*Task to complete*: Give the lines from the one containing "Add photo / video" through the end of the records as a JSON list of strings, one string per line and no blank lines. Leave the pictures out.

⁂

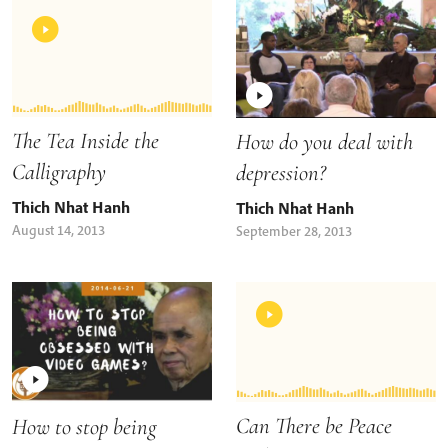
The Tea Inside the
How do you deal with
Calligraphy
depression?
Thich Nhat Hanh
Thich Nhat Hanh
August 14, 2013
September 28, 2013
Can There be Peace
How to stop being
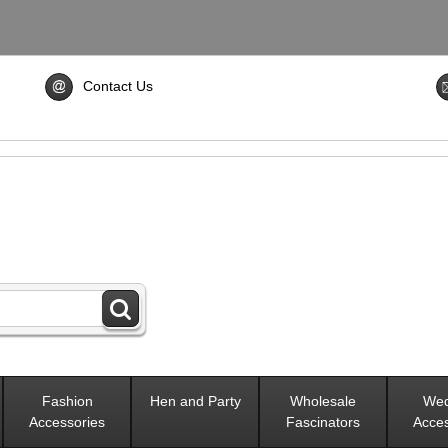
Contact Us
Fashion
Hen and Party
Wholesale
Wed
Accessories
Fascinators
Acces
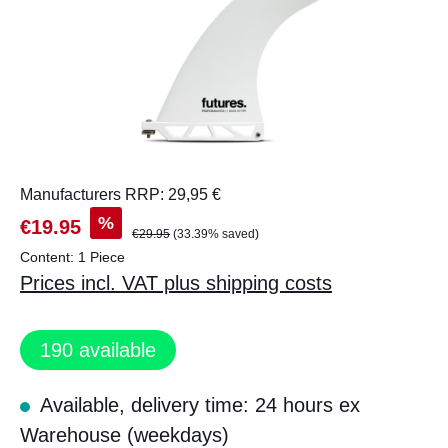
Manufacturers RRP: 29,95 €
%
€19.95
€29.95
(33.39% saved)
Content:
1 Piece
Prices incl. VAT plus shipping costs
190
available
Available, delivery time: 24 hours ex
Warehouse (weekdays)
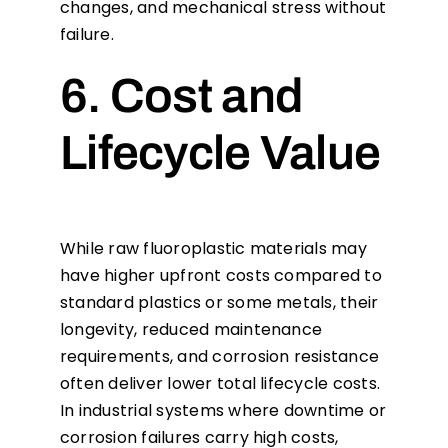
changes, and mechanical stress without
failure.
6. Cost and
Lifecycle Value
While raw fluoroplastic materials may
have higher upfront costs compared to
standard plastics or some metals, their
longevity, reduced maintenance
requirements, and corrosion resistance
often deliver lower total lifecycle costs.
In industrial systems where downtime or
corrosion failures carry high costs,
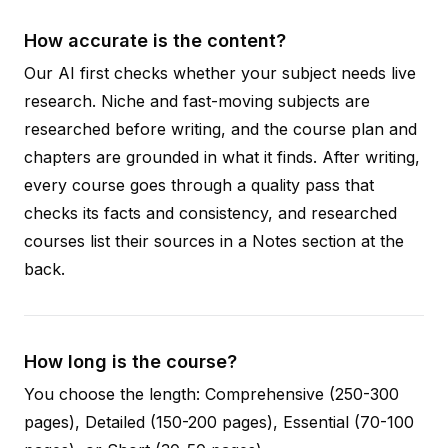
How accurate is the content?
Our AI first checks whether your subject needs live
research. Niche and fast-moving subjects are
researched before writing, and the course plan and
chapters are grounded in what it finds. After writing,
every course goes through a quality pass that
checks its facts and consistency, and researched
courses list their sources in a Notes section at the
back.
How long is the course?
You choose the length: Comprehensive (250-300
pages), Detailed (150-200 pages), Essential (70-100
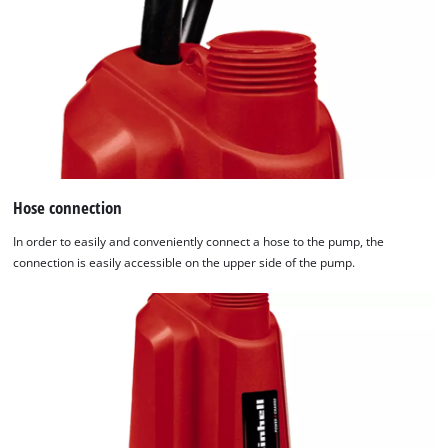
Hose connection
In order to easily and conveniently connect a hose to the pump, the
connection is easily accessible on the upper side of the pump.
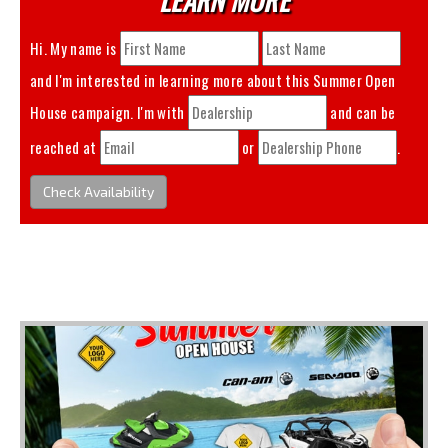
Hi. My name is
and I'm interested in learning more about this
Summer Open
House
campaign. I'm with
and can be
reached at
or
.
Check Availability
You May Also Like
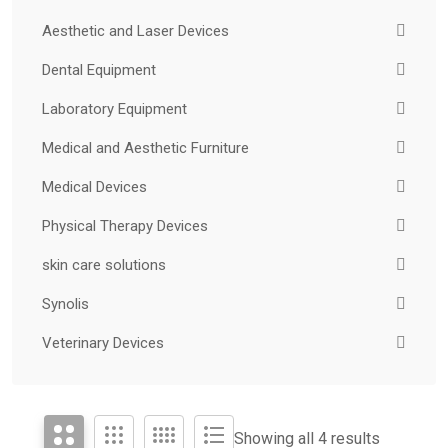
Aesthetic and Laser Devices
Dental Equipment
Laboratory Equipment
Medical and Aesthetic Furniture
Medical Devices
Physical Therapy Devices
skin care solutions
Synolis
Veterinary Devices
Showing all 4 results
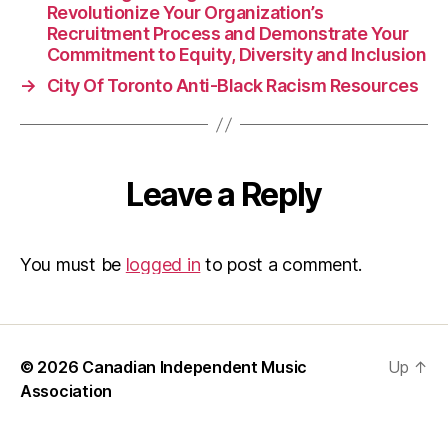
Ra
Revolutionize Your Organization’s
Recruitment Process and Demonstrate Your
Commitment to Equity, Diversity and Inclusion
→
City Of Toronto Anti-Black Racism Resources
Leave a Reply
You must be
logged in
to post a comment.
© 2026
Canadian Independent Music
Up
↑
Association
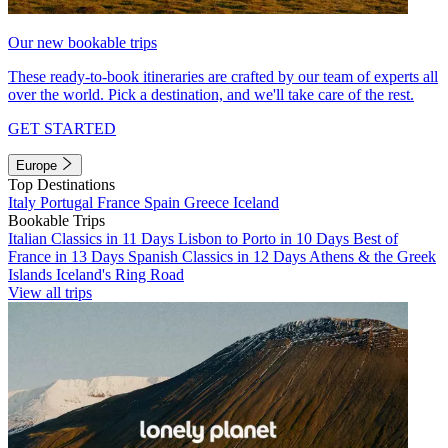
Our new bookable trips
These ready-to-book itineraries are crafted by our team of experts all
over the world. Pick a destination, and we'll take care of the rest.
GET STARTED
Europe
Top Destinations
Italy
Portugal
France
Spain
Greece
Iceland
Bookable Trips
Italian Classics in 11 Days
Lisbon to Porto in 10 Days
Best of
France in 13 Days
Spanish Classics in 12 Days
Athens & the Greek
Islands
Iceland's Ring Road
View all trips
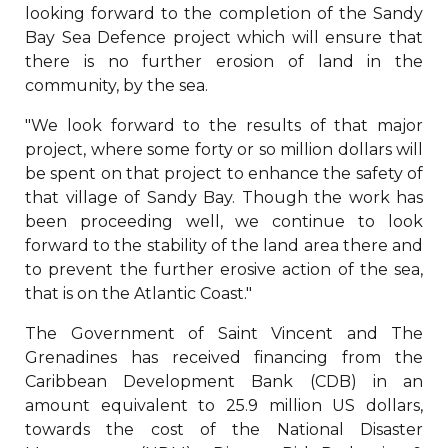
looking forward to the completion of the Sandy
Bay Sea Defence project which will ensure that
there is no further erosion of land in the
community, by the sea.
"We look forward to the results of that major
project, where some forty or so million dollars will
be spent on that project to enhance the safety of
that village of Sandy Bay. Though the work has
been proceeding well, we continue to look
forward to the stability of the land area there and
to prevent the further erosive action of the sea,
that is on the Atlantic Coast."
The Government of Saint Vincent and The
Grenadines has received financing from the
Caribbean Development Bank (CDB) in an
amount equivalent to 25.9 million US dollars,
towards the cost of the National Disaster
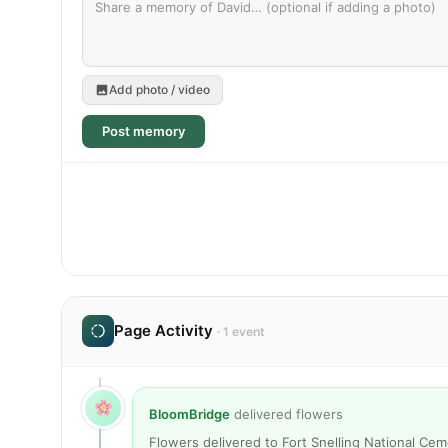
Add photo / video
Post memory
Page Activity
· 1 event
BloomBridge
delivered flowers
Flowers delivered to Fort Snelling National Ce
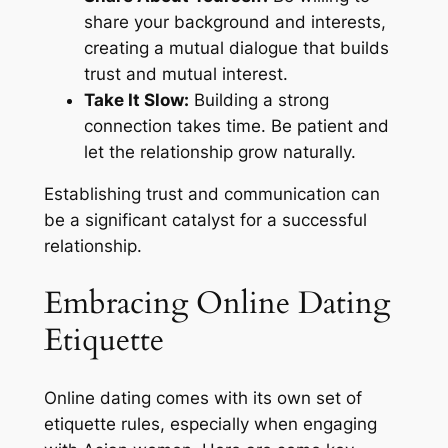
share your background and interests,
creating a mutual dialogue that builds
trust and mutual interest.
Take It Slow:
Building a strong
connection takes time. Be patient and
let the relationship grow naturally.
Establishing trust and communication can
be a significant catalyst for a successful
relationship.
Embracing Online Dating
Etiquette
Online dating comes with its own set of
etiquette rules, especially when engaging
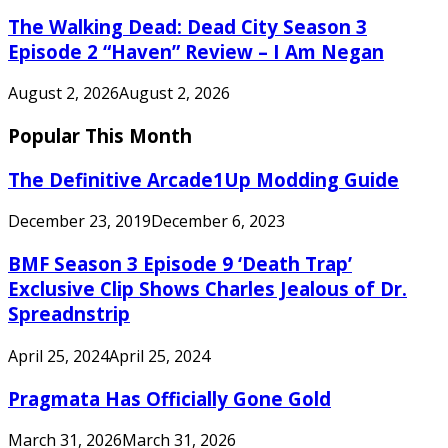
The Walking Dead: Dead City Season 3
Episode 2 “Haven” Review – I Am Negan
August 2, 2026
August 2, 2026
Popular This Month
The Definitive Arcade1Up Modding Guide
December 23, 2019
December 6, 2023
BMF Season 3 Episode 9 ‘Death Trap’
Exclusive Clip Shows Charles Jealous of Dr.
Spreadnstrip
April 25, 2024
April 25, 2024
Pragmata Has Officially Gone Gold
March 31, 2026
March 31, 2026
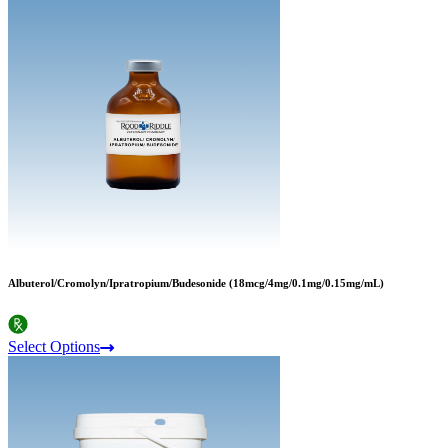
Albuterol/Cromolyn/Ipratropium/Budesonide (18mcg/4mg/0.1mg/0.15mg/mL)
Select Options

⁂

*Output below*:
[
  "Add photo / video",
  "Post memory",
  "Page Activity",
  "· 1 event",
  "BloomBridge",
  "delivered flowers",
  "Flowers delivered to Fort Snelling National Ce",
  "share your background and interests,",
  "creating a mutual dialogue that builds",
  "trust and mutual interest.",
  "Take It Slow:",
  "Building a strong",
  "connection takes time. Be patient and",
  "let the relationship grow naturally.",
  "Establishing trust and communication can",
  "be a significant catalyst for a successful",
  "relationship.",
  "Embracing Online Dating",
  "Etiquette",
  "Online dating comes with its own set of",
  "etiquette rules, especially when engaging",
  "The Walking Dead: Dead City Season 3",
  "Episode 2 “Haven” Review – I Am Negan",
  "August 2, 2026",
  "August 2, 2026",
  "Popular This Month",
  "The Definitive Arcade1Up Modding Guide",
  "December 23, 2019",
  "December 6, 2023",
  "BMF Season 3 Episode 9 ‘Death Trap’",
  "Exclusive Clip Shows Charles Jealous of Dr.",
  "Spreadnstrip",
  "April 25, 2024",
  "April 25, 2024",
  "Pragmata Has Officially Gone Gold",
  "March 31, 2026",
  "March 31, 2026",
  "Albuterol/Cromolyn/Ipratropium/Budesonide (18mcg/4mg/0.1mg/0.15mg/mL)",
  "Select Options"
]